Oskar Bredeney nickte. »Mit Vergnügen.«
»Gut«, sagte Winnie Heller. »Dann kümmern Verhoeven und ich uns einstweilen um die beiden verbliebenen Kandidatinnen für die Rolle von Devils Zielobjekt.« Sie schlüpfte in ihren Parka und tastete in den Taschen nach ihren Autoschlüsseln. »Beate Soltau oder Angela Lukosch«, murmelte sie. »Die Kunstliebhaberin oder das Flittchen.«
Oskar Bredeney verzog seine dünnen Lippen zu einem ausladenden Grinsen. »Viel Spaß beim Wühlen«, wünschte er fröhlich.
»Danke«, lachte Winnie Heller und nahm ihre Handtasche vom Stuhl.
»Hey, Winnie«, rief Bredeney ihr nach.
Sie blieb stehen. »Was denn noch?«
»Ihr Geld!«
»In Gottes Namen«, stöhnte Winnie Heller zum nunmehr zweiten Mal an diesem Morgen, indem sie ihm den Schein aus der Hand riss und ihn hastig in die Tasche ihres Parkas schob.
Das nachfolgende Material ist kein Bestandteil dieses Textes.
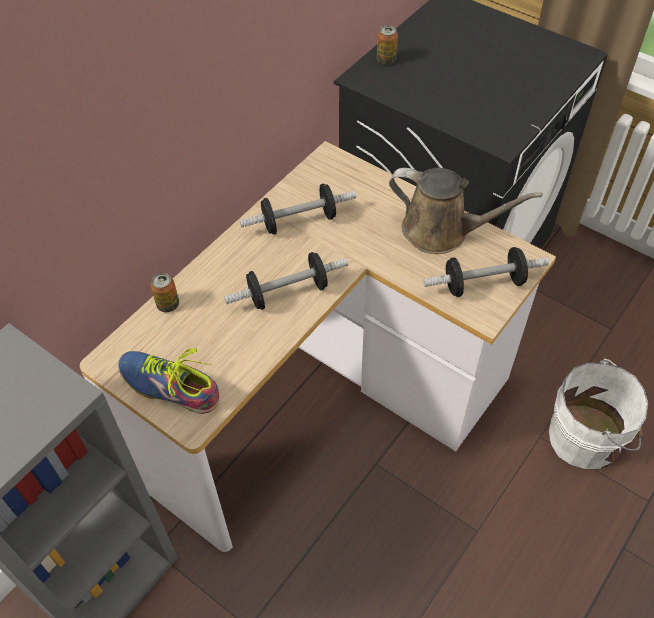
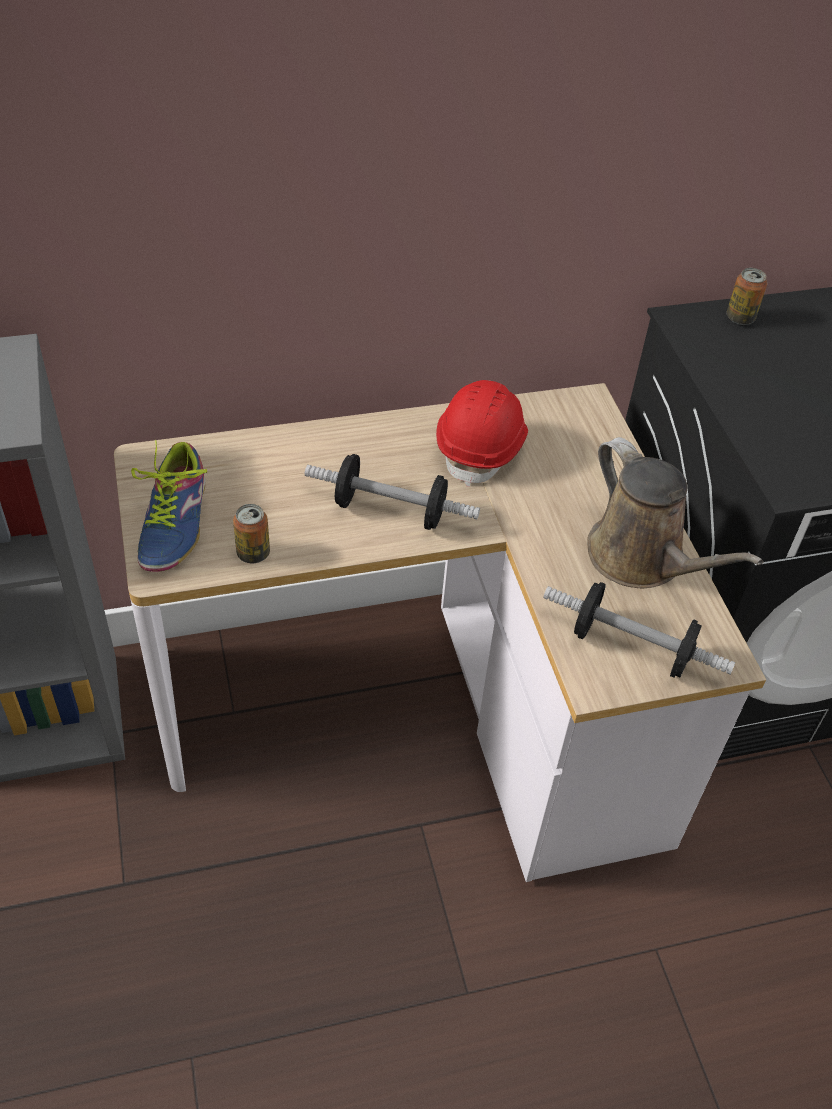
camera: 35 degrees right, 5 degrees down
shoe [118,348,220,414] -> shoe turned 150 degrees counterclockwise [131,440,207,572]
can [150,273,179,312] -> can moved to [233,504,270,563]
dumbbell [239,184,356,234] -> red hard hat [436,380,528,487]
white bucket [549,359,648,469] -> none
Dann rannte sie den Gang hinunter, um den Aufzug zu erwischen, den ein freundlicher Kollege für sie blockierte.
4
»Wer sind Sie? Was tun Sie hier?«
»Bitte!«, kreischte Nicole Herrgen, während aus dem Handy zu ihren Füßen die besorgten Rufe ihres Mannes drangen. »Nehmen Sie die Waffe weg!«
»Zuerst will ich wissen, wer Sie sind.« Sein Gesicht war voller Falten, und er war alles in allem kaum größer als eins siebzig. Trotzdem strahlte er eine zwingende Autorität aus.
»Ich … Ich bin eine Freundin von Beate … Frau Soltau, meine ich«, stotterte Nicole Herrgen. »Sie hat mich beauftragt …«
»Wie ist Ihr Name?«, herrschte der Alte sie an.
»Nicole Herrgen«, antwortete sie, folgsam wie ein Schulmädchen. Dann bückte sie sich nach ihrem Handy, was der Alte zu ihrer Überraschung kommentarlos geschehen ließ. »Dieter?«, rief sie, kaum dass sie das Telefon am Ohr hatte. »Ruf die Polizei an, ich werde bedroht!«
Der Mann mit der Pistole ließ ein heiseres Kichern hören. »Is’ Auslegungssache, wer hier wen bedroht«, lachte er mit Blick auf die Vase, die Nicole Herrgen noch immer in der anderen Hand hielt.
»Sie haben eine Pistole«, gab sie zurück.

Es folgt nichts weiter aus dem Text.